From 37efd7380b6148ddb71d2efda3fd4fc1667b2d3d Mon Sep 17 00:00:00 2001
From: Adam Moody <moody20@llnl.gov>
Date: Wed, 21 Jun 2023 15:43:28 -0700
Subject: [PATCH] scr: improve comments

---
 megatron/initialize.py | 27 +++++++++++++++++++++------
 megatron/training.py   |  2 ++
 2 files changed, 23 insertions(+), 6 deletions(-)

diff --git a/megatron/initialize.py b/megatron/initialize.py
index 529314682..5556e1f9e 100644
--- a/megatron/initialize.py
+++ b/megatron/initialize.py
@@ -66,30 +66,45 @@ def finish_mpu_init():
 
     args = get_args()
 
-    # SCR: point SCR_PREFIX to checkpoint path
+    # SCR: configure and initialize SCR based on user options
     if args.scr:
-        # SCR only supports a single directory to both read previous checkpoints and to write new checkpoints
+        # SCR only supports a single directory for save/load.

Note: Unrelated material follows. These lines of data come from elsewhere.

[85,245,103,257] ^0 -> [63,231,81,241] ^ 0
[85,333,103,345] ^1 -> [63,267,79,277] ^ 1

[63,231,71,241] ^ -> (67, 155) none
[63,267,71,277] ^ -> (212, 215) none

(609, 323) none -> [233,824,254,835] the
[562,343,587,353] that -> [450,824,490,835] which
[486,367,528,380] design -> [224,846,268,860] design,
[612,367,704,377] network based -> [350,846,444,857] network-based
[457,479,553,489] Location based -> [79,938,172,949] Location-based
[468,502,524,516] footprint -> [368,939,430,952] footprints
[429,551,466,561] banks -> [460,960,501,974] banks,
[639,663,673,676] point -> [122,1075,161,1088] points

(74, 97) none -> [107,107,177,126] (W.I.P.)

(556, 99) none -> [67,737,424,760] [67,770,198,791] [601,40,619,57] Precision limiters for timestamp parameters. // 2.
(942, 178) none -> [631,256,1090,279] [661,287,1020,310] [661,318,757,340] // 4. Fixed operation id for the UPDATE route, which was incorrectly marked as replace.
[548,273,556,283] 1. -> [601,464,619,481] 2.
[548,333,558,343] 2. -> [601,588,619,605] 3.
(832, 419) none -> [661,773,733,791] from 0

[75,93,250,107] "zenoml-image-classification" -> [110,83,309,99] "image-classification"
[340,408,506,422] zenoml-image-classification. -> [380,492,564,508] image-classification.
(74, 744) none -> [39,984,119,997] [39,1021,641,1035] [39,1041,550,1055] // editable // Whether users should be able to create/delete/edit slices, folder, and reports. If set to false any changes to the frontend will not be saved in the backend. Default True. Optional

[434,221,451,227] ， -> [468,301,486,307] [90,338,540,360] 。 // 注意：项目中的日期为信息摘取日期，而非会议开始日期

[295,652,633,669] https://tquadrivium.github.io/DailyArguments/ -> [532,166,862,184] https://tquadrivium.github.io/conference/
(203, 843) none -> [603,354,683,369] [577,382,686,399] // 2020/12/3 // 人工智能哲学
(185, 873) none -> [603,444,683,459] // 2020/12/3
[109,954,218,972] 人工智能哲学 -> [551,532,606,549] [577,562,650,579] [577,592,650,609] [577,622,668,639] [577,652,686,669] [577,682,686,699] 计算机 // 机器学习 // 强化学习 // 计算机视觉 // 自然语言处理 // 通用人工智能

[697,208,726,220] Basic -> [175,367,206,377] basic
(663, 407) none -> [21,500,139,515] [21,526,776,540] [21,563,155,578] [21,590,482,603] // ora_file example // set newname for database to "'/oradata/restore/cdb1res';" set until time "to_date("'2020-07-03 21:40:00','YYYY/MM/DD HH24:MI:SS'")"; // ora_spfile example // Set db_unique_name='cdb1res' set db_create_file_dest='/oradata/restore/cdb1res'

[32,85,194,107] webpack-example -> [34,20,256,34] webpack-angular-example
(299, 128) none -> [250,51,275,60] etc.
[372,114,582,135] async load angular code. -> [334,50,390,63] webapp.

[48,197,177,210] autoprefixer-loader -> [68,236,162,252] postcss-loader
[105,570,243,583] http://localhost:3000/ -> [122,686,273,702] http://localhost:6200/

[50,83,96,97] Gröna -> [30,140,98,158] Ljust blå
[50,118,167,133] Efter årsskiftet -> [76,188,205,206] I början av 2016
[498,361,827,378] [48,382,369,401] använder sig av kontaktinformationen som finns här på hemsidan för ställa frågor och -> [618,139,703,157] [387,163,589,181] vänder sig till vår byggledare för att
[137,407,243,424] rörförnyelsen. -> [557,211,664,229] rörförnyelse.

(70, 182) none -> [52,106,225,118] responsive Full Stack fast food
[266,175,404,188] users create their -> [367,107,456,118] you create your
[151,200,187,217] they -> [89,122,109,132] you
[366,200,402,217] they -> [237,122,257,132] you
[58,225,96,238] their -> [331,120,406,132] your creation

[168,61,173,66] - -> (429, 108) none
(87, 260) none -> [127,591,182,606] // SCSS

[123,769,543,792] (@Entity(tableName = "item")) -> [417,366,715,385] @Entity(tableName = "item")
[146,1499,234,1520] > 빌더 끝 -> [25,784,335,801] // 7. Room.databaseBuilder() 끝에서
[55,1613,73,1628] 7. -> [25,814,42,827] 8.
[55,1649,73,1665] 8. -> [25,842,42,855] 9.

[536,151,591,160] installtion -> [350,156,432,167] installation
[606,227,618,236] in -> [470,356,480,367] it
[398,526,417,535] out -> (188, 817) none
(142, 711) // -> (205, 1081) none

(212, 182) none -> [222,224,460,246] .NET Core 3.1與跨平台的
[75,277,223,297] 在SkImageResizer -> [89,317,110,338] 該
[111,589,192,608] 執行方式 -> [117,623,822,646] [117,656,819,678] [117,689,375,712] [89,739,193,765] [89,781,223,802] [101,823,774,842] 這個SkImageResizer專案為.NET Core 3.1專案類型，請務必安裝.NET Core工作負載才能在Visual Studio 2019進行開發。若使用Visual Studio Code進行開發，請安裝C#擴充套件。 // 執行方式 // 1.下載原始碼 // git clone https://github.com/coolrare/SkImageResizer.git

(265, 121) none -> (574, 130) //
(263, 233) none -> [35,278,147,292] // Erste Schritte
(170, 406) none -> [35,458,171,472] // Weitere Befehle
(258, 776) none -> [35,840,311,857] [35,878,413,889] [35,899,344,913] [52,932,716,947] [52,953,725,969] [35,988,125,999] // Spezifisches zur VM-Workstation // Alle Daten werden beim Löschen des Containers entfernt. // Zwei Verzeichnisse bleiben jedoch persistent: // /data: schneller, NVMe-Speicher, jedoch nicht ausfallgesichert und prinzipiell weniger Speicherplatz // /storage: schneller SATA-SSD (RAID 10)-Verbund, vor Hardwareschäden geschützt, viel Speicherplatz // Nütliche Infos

         if args.save != args.load:
             raise ValueError(f"--save {args.save} must match --load {args.load} when using SCR")
 
-        # SCR will default to use the current working dir if args.save not specified
+        # Configure SCR to use the save/load dir specified by the user.
+        # If not specified, SCR defaults to use the current working dir
+        # at the time scr.init() is called.
         if args.save is not None:
             scr.config(f"SCR_PREFIX={args.save}")
+        elif args.load is not None:
+            scr.config(f"SCR_PREFIX={args.load}")
 
-        # DeepSpeed expects files to be on global file system
-        # This will flush any cached checkpoint to the file system on restart
+        # DeepSpeed expects files to be on the global file system during restart.
+        # Configure SCR to flush any cached checkpoint to the file system during scr.init().
         scr.config("SCR_GLOBAL_RESTART=1")
 
-        # Allow user to name a specific checkpoint to load.
+        # Attempt to load a specific checkpoint if the user requested one.
         # This should match the name that was given to SCR, which is the checkpoint tag.
+        # For example, to restart from global_step200
+        #   --scr-current=global_step200
         if args.scr_current is not None:
             scr.config(f"SCR_CURRENT={args.scr_current}")
 
         # Configure seconds between checkpoints if user provided a limit.
+        # If enabled, SCR will advise the application to save a checkpoint after
+        # this time via scr.need_checkpoint().
+        # For example, to write a checkpoint every 5 minutes:
+        #   --scr-seconds=300
         if args.scr_seconds is not None:
             scr.config(f"SCR_CHECKPOINT_SECONDS={args.scr_seconds}")
 
         # Configure max percentage of runtime for checkpointing if user provided a limit.
+        # If enabled, SCR will advise the application to save a checkpoint as often
+        # as possible with the constraint that the total percent of runtime spent
+        # doing checkpointing remains below this limit.
+        # For example, to limit time spent checkpointing to 5% of runtime:
+        #   --scr-overhead=5.0
         if args.scr_overhead is not None:
             scr.config(f"SCR_CHECKPOINT_OVERHEAD={args.scr_overhead}")
 
diff --git a/megatron/training.py b/megatron/training.py
index 35763e176..f516a78e3 100644
--- a/megatron/training.py
+++ b/megatron/training.py
@@ -1144,6 +1144,8 @@ def train(forward_step_func, model, optimizer, lr_scheduler,
         # conditions.  For supported resource managers, like SLURM, SCR
         # can detect the time remaining within a job allocation and indicate
         # to the application that it should exit when it is close to its time limit.
+        # One should also set SCR_HALT_SECONDS to inform SCR how much time is required
+        # to flush any cached checkpoint to the file system before the allocation ends.
         # This can also react to external commands from the user, like an scr_halt command.
         #
         if args.save and args.scr and scr.should_exit():